# [Data items]
________________________

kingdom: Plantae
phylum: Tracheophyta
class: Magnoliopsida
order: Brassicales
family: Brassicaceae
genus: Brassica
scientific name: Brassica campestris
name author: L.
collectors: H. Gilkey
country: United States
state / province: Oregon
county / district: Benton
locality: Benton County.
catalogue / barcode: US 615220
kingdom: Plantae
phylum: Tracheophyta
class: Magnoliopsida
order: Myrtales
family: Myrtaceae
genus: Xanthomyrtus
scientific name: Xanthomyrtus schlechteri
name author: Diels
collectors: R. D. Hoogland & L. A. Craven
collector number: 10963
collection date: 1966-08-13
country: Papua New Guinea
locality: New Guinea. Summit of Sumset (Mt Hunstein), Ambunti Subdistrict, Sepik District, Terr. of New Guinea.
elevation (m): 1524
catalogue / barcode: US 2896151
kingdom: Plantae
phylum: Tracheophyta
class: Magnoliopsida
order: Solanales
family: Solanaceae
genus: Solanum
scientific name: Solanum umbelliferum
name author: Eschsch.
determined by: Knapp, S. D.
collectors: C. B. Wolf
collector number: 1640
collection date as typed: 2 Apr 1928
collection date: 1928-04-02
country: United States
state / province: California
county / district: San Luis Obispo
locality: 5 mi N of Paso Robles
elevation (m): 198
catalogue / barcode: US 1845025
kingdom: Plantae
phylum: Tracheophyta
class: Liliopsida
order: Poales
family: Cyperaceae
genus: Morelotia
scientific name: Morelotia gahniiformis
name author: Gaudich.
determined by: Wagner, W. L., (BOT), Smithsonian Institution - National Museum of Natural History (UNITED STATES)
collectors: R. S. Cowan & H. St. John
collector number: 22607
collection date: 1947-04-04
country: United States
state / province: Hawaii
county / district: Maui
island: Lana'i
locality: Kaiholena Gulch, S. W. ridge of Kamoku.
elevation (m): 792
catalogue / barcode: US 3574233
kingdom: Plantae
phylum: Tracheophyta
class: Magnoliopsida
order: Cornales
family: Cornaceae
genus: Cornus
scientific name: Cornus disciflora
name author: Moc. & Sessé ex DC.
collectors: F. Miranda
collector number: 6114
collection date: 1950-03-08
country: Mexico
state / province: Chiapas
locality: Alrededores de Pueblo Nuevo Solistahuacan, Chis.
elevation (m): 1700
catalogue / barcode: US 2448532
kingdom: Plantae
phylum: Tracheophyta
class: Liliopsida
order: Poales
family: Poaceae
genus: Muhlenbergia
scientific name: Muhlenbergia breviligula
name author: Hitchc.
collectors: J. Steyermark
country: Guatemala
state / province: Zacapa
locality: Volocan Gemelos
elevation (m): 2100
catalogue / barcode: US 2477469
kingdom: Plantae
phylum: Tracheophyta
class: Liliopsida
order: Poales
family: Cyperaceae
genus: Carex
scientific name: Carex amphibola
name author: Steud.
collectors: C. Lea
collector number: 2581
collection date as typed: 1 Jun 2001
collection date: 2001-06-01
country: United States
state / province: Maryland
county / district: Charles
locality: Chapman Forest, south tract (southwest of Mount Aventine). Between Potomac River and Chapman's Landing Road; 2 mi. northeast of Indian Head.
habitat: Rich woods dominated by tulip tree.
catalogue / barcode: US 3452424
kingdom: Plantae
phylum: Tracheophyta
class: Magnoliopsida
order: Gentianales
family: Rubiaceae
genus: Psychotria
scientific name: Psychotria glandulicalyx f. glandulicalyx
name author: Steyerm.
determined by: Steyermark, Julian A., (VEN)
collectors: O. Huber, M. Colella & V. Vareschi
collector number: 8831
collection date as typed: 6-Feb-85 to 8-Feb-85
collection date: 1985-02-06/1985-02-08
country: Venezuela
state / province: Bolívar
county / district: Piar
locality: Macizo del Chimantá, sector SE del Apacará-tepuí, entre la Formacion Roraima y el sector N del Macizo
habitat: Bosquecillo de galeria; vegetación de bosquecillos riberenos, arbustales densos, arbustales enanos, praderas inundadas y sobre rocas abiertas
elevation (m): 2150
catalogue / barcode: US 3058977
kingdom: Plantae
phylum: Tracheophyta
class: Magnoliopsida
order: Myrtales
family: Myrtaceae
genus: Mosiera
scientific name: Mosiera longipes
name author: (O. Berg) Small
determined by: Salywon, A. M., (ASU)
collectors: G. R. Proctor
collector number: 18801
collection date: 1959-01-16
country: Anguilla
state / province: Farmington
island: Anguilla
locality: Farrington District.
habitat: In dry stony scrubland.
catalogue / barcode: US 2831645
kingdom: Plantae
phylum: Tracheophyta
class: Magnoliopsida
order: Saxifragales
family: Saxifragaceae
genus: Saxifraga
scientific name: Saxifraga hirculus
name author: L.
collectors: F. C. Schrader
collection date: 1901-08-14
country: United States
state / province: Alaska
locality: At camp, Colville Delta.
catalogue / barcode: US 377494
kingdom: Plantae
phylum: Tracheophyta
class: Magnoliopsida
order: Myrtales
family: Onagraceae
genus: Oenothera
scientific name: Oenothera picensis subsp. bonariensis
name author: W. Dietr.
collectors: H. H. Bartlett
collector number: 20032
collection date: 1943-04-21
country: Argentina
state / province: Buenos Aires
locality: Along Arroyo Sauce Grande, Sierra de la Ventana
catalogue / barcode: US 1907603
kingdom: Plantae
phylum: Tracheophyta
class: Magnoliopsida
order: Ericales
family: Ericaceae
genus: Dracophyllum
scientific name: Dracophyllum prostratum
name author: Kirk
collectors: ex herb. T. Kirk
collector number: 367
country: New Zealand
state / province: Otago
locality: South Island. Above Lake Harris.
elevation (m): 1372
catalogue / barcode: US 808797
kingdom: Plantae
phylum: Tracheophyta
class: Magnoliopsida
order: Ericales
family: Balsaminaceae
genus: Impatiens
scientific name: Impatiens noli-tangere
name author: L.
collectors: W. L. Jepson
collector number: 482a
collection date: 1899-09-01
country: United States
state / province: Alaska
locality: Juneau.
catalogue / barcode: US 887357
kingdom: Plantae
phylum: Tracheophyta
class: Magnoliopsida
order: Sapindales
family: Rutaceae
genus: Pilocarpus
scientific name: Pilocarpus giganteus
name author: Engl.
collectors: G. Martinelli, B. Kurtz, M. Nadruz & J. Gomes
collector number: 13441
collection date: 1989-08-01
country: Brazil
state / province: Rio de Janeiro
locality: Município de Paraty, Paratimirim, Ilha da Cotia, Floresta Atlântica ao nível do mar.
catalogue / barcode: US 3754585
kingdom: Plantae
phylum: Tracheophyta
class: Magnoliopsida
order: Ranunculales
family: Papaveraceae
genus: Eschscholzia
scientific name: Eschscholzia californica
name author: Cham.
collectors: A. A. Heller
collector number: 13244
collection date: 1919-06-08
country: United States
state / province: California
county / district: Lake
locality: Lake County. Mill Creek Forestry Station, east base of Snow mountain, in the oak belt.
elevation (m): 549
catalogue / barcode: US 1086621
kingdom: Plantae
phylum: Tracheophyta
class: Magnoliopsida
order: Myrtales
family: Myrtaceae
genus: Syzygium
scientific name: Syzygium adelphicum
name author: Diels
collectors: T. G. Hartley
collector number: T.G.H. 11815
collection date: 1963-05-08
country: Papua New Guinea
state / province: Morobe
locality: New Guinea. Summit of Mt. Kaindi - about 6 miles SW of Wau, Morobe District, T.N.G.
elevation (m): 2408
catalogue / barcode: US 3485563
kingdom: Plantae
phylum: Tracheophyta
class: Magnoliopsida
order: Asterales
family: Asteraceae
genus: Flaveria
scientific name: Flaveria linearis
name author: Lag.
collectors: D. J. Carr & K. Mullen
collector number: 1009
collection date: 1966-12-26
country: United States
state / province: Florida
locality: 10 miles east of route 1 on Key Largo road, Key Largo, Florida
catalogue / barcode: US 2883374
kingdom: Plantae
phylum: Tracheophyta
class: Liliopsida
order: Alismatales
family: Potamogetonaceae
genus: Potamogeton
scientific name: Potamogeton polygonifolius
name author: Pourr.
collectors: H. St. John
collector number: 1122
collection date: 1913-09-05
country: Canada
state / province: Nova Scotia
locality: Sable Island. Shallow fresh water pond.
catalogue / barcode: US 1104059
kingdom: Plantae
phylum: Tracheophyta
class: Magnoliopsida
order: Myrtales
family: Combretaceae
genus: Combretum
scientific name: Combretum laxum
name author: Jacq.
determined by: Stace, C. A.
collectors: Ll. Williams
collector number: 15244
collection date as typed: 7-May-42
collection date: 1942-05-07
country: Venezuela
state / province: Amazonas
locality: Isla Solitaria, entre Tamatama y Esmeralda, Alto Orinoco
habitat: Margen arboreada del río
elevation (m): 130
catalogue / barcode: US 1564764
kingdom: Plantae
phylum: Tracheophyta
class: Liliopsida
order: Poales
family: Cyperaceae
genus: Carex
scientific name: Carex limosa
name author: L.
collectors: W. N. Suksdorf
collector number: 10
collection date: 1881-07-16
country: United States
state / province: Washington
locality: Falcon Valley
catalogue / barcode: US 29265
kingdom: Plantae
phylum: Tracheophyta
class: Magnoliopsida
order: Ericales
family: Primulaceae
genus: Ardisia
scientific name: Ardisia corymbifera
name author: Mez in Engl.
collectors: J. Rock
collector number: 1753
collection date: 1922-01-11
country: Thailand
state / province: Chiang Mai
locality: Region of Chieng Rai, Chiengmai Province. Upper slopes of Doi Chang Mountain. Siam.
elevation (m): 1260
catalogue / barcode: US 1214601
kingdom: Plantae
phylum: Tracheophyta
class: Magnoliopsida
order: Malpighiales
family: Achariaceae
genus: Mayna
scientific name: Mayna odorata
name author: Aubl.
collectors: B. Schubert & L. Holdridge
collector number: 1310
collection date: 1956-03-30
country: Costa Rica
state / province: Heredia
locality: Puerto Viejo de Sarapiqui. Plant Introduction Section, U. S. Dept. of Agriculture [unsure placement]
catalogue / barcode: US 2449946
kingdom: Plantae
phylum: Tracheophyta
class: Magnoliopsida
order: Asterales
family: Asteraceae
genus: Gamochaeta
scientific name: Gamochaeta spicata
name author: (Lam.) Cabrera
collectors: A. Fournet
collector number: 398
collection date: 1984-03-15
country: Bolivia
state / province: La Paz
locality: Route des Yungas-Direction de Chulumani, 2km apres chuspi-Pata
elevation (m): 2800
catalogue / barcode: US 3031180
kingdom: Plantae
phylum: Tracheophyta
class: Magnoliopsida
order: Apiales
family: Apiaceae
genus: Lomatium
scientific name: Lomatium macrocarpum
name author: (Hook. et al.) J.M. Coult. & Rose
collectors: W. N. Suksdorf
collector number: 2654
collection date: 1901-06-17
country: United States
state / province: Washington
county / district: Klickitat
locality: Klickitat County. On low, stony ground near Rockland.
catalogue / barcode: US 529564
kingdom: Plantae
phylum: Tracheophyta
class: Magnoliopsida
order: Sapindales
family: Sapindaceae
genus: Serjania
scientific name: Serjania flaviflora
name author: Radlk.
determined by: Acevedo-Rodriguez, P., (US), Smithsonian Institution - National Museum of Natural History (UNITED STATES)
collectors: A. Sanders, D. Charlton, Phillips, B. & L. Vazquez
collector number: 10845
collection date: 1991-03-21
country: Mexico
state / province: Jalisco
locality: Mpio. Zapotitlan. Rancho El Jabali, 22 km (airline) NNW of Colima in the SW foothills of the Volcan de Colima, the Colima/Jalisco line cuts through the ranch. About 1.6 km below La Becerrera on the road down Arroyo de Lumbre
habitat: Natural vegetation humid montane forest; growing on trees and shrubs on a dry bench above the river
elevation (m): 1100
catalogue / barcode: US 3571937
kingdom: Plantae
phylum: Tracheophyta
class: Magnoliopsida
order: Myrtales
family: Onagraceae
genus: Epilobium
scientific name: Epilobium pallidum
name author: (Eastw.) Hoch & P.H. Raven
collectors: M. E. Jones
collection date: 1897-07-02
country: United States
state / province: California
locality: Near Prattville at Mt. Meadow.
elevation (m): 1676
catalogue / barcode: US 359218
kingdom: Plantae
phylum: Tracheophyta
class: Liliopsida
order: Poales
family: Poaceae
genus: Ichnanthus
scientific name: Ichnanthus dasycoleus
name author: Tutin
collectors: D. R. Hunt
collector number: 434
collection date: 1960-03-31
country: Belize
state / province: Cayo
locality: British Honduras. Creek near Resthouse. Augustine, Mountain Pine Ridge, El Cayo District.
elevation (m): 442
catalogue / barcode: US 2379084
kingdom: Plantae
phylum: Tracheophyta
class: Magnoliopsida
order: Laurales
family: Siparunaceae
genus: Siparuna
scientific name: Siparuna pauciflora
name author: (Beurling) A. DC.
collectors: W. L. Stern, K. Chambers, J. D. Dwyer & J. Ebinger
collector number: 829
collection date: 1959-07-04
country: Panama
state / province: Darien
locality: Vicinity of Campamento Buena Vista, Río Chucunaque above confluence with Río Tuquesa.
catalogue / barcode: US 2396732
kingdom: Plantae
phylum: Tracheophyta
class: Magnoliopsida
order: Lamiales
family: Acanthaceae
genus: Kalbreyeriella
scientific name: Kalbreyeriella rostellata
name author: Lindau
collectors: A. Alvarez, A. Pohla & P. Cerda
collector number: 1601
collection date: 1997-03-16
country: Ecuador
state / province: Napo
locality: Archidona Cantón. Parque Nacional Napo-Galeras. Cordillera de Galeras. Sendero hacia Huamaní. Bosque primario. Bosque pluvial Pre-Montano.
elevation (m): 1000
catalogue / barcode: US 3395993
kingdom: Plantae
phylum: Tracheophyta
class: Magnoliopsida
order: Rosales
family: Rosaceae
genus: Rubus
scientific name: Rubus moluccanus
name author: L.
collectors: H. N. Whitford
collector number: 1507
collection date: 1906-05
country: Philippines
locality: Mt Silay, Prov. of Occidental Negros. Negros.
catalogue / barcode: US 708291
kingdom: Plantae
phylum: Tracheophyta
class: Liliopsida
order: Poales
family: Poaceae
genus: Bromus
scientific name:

________________________

# [Requirements]
Can you repeat the data word for word, starting at the very beginning and ending with the line that contains "locality: New Guinea. Summit of Sumset", keeping both of those lines?

# [Exercise result]
kingdom: Plantae
phylum: Tracheophyta
class: Magnoliopsida
order: Brassicales
family: Brassicaceae
genus: Brassica
scientific name: Brassica campestris
name author: L.
collectors: H. Gilkey
country: United States
state / province: Oregon
county / district: Benton
locality: Benton County.
catalogue / barcode: US 615220
kingdom: Plantae
phylum: Tracheophyta
class: Magnoliopsida
order: Myrtales
family: Myrtaceae
genus: Xanthomyrtus
scientific name: Xanthomyrtus schlechteri
name author: Diels
collectors: R. D. Hoogland & L. A. Craven
collector number: 10963
collection date: 1966-08-13
country: Papua New Guinea
locality: New Guinea. Summit of Sumset (Mt Hunstein), Ambunti Subdistrict, Sepik District, Terr. of New Guinea.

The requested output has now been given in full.